▶ _Exercise brief_
Which rows below contain the string "position"? Return each one in full.

▶ _Listed entries_
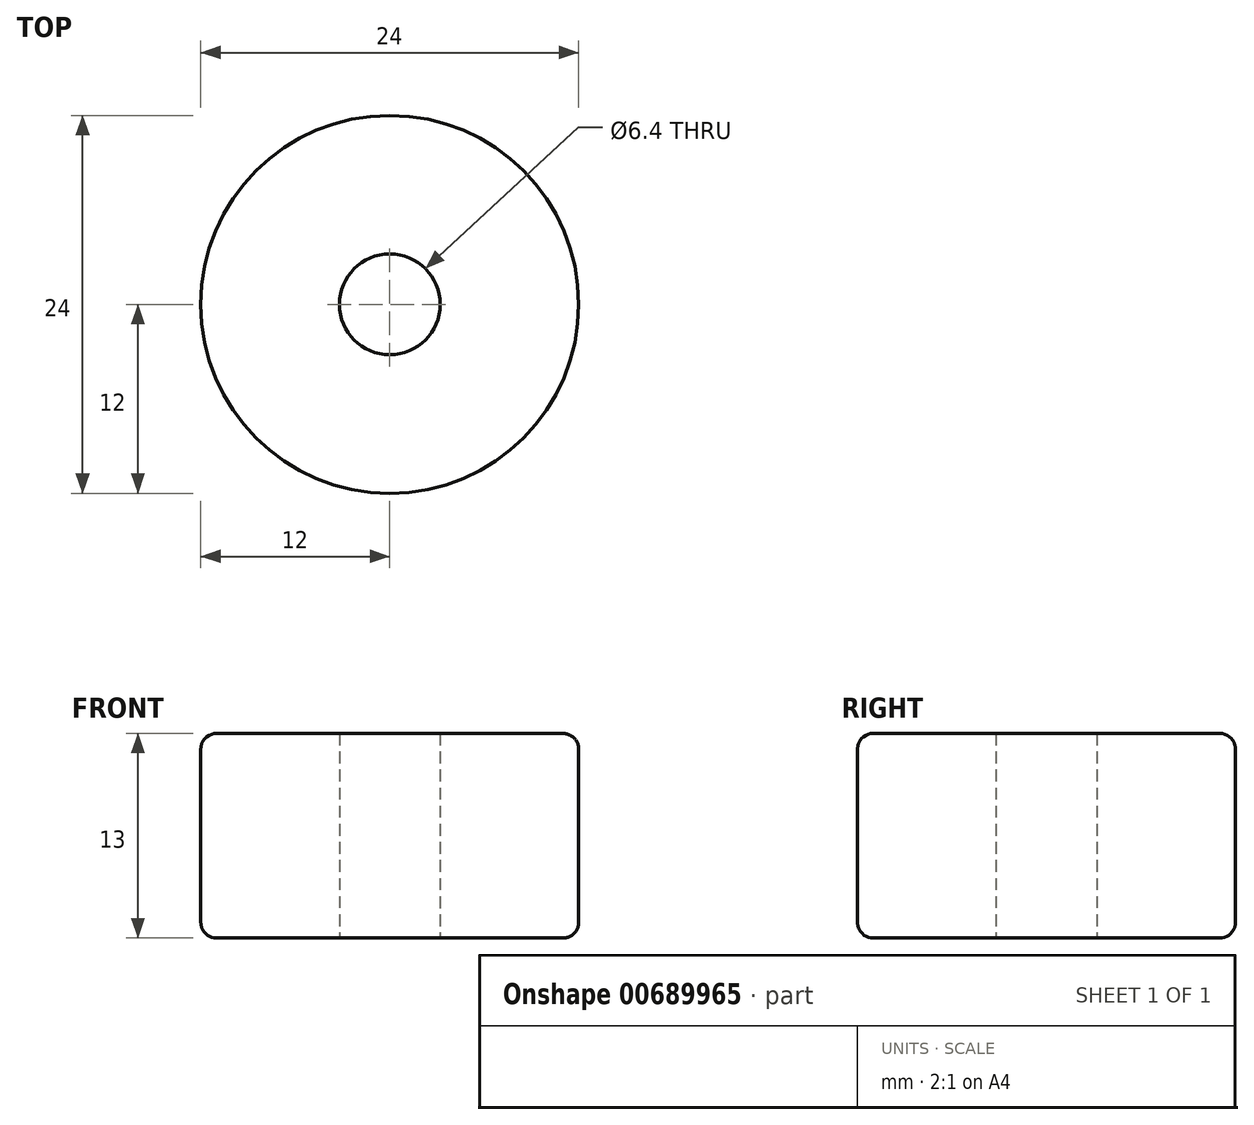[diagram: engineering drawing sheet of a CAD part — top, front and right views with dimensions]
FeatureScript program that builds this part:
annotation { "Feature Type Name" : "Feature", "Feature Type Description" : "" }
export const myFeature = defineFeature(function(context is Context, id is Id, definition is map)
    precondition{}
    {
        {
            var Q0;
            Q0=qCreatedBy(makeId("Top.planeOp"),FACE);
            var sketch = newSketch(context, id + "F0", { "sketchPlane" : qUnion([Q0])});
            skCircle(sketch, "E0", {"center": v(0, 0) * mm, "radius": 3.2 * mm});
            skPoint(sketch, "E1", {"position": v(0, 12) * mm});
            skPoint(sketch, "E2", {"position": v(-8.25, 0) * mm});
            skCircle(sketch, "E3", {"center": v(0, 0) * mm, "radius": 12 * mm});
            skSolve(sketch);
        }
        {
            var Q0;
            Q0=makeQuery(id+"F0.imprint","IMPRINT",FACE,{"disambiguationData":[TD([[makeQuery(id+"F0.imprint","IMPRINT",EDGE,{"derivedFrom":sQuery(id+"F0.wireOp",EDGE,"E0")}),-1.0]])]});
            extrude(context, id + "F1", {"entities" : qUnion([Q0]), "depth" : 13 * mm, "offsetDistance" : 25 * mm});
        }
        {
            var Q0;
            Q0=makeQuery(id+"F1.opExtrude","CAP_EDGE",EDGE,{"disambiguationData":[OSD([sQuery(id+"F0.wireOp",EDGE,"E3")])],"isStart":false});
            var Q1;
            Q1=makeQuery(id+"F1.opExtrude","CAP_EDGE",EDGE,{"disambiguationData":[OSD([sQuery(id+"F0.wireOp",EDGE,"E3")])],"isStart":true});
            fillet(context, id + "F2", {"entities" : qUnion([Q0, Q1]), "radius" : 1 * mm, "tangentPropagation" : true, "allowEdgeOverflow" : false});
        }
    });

* * *

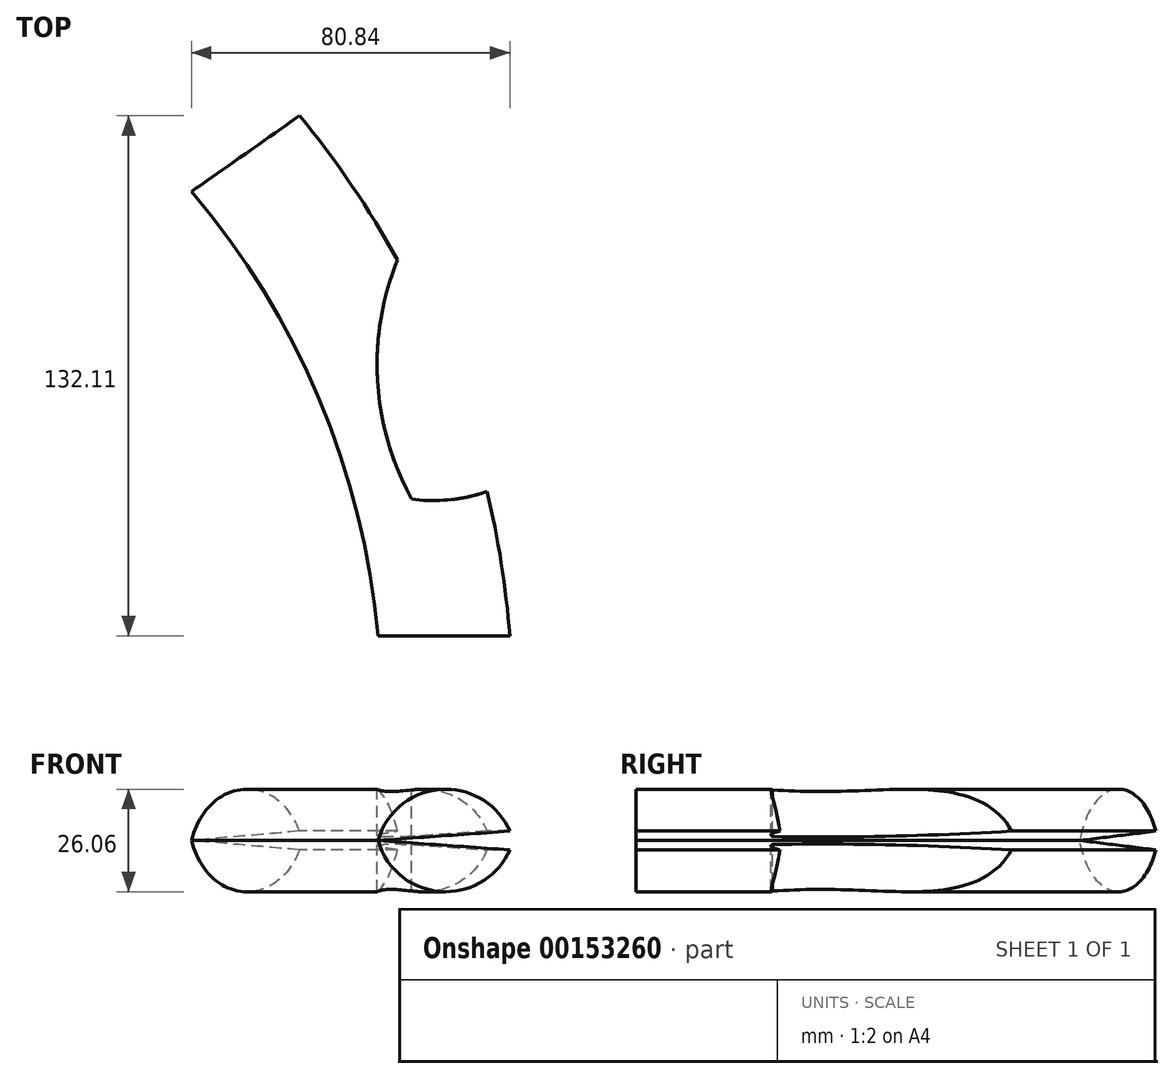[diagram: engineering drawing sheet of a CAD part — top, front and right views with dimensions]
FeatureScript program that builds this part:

▶ _Solved exercise_
            skPoint(sketch, "E1", {"position": v(0, 12) * mm});
            skPoint(sketch, "E2", {"position": v(-8.25, 0) * mm});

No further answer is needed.